I selected it using an algorithmic spreadsheet, it turned out to be bang average so I've loaned it out to the BBS
A man with a bald head and a wooden leg gets invited to a Fancy Dress party. He doesn't know what costume to wear to hide his head and his leg so he writes to a fancy dress company to explain the problem... A few days later he receives a parcel with a note.. "Dear Sir, please find enclosed a pirates outfit. The spotted handkerchief will cover your bald head and with your wooden leg you will be just right as a pirate"... The man thinks this is terrible because they have just emphasized his wooden leg and so he writes a really rude letter of complaint... A week passes and he receives another parcel and a note which says, "Dear Sir, sorry about before, please find enclosed a monks habit... The long robe will cover your wooden leg and with your bald head you will really look the part"... Now the man is really annoyed since they have gone from emphasizing his wooden leg to emphasizing his bald head and he writes the company a scathing letter of complaint... The next day he receives a small parcel and a note which reads, "Dear Sir, please find enclosed a jar of caramel. Pour the jar of caramel over your bald head, stick your wooden leg up your ass and go as a toffee apple"...

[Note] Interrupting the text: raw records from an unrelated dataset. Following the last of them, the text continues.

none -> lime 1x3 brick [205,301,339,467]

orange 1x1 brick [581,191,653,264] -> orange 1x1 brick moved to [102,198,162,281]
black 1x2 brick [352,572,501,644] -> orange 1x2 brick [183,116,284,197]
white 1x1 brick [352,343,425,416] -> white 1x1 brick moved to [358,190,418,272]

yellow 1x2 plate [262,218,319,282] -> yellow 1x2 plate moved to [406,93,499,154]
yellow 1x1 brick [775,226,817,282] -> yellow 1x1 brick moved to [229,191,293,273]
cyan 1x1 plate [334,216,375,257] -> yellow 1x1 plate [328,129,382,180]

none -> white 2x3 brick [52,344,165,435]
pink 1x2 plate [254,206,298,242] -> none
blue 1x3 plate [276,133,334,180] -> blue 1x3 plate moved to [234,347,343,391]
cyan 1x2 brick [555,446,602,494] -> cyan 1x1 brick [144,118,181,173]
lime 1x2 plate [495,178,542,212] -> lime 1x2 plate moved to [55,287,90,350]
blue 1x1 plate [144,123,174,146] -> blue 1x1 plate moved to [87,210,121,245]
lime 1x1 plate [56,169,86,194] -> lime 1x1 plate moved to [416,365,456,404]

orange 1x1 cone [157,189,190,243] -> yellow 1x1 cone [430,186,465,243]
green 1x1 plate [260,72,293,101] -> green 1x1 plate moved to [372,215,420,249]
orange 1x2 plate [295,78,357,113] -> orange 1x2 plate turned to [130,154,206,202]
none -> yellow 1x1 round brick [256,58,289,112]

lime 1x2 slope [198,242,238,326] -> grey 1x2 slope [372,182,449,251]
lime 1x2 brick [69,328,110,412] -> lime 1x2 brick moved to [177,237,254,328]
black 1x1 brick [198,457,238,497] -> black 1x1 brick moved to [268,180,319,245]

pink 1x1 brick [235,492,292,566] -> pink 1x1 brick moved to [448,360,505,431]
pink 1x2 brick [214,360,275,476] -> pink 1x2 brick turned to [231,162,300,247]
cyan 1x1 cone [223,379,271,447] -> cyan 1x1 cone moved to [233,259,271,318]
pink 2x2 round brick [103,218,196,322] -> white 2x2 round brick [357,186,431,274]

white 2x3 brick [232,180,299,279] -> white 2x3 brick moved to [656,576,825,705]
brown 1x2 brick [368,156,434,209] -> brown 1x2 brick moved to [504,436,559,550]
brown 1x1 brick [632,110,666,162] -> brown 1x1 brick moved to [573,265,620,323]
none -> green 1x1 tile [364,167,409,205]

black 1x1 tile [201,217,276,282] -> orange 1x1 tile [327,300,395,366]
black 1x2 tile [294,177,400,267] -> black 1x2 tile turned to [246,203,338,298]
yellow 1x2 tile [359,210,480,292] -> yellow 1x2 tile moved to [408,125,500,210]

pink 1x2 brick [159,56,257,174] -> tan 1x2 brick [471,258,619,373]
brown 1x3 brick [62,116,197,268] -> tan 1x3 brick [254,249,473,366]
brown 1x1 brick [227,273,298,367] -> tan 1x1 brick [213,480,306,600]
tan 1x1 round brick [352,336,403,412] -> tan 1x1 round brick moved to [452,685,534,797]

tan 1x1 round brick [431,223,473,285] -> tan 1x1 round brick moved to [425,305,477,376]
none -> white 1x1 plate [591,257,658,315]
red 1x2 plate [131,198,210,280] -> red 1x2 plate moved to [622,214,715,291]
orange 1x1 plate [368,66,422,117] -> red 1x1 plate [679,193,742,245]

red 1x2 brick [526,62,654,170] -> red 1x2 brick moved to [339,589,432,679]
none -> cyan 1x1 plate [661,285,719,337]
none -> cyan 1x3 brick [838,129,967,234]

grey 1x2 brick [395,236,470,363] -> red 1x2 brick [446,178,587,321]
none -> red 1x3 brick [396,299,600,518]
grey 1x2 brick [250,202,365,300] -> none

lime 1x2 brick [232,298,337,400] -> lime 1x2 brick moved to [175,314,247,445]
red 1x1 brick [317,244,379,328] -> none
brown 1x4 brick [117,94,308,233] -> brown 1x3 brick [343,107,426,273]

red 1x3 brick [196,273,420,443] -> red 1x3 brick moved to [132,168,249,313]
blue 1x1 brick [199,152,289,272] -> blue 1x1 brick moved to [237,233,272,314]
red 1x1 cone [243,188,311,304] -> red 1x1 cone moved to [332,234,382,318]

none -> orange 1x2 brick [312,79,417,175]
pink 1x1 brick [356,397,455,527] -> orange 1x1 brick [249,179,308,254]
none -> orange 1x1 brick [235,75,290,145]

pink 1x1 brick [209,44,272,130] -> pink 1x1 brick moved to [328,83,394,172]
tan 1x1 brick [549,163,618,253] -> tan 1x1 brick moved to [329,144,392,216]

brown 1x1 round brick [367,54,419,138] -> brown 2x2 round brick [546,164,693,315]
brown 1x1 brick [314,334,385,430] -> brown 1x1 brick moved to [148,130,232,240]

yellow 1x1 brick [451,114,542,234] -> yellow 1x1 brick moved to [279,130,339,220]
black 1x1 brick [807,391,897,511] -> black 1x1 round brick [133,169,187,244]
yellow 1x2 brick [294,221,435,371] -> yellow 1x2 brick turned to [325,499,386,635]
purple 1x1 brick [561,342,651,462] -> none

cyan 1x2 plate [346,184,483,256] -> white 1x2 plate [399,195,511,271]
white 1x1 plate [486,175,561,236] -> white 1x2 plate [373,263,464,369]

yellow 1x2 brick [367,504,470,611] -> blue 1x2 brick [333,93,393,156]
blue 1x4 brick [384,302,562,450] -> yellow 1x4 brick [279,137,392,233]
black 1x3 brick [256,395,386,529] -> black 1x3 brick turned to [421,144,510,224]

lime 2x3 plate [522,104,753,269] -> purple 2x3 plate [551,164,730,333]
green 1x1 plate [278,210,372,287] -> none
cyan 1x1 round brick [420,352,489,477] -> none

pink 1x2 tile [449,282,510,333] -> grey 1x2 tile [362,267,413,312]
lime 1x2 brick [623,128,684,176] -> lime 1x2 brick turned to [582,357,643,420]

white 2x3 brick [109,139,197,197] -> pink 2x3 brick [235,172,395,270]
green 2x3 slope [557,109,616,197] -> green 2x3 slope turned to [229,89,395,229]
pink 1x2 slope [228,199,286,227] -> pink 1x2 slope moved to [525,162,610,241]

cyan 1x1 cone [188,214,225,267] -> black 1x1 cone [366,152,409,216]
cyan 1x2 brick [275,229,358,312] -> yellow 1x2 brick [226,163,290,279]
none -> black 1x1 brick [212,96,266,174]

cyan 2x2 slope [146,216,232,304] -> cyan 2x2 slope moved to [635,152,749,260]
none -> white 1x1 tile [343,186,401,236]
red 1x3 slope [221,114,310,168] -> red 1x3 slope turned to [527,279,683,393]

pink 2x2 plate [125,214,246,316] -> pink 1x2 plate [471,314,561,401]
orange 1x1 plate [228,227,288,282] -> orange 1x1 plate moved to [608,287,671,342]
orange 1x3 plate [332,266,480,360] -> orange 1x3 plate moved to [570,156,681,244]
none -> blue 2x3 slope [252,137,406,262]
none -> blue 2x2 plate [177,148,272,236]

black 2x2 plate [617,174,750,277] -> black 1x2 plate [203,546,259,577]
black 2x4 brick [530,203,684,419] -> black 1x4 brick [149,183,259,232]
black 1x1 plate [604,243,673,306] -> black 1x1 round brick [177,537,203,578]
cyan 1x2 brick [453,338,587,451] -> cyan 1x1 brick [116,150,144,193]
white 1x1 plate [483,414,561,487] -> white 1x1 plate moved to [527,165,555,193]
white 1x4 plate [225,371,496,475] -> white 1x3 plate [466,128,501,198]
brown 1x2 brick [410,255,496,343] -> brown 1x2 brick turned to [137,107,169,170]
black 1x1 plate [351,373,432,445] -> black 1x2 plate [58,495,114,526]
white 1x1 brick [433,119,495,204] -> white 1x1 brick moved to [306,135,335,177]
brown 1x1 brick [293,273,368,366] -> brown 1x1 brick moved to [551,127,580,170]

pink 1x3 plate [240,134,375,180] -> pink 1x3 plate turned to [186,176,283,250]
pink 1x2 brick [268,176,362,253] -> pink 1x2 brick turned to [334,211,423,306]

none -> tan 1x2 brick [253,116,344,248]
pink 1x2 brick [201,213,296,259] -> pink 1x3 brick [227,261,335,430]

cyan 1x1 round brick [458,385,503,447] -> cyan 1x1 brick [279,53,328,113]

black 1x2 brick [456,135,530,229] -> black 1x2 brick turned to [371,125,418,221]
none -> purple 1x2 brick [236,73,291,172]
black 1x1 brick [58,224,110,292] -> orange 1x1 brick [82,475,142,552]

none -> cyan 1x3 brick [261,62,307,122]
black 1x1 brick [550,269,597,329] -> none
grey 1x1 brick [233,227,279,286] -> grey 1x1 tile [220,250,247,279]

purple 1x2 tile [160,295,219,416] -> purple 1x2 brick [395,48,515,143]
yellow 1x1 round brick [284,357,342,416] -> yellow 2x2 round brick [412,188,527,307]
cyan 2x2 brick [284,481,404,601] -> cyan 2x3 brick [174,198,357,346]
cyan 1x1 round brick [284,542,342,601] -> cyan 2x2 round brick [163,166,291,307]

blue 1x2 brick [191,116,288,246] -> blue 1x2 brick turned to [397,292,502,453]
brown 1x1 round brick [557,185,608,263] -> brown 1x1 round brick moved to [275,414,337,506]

An 80-year-old man goes for a physical. All of his tests come back with normal results. The doctor says, 'George, everything looks great. How are you doing mentally and emotionally? Are you at peace with God?' George replies, 'God and I are tight. He knows I have poor eyesight, so he's fixed it so when I get up in the middle of the night to go to the bathroom, poof! The light goes on. When I'm done, poof! The light goes off. ''Wow, that's incredible,' the doctor says. A little later in the day, the Doctor calls George's wife. 'Ethel,' he says, 'George is doing fine! But I had to call you because I'm in awe of his relationship with God. Is it true that he gets up during the night and poof! The light goes on in the bathroom, and when he's done, poof! The light goes off?' 'Oh my God!' Ethel exclaims. 'He's pissing in the fridge again!!!
George Harrison on the 64 Australia tour.. There’s more people than came to see the Queen.. “I should think so, She didn’t have any hit records..” Laugh? I nearly bought my own beer..
I came out of the pub last night and a policewoman approached me and said I was staggering. I thanked her and told her if she lost a couple of stones and did her hair better, she could look good too. I hope the magistrates take this into account
our local shop was broken into and every can of Red Bull was taken. How do these people sleep at night?